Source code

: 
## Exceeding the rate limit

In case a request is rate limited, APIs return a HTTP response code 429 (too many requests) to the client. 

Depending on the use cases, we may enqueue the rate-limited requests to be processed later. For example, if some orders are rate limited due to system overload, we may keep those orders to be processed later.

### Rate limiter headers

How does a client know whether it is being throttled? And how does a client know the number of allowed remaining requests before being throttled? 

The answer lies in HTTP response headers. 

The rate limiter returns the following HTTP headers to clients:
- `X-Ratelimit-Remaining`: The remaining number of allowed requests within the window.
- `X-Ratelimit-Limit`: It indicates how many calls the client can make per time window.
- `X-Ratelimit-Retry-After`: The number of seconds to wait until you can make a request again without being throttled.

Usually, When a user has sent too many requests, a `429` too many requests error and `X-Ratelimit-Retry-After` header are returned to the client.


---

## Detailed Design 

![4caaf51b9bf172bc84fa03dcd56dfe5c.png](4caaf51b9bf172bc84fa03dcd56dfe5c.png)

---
━━━━━━━━━━
■ **WORK TO COMPLETE**: Please pick out every line in the items above that contains the word "being", where uppercase and lowercase count as different.

■ **RESULT FOR THIS EXERCISE**:
How does a client know whether it is being throttled? And how does a client know the number of allowed remaining requests before being throttled? 
- `X-Ratelimit-Retry-After`: The number of seconds to wait until you can make a request again without being throttled.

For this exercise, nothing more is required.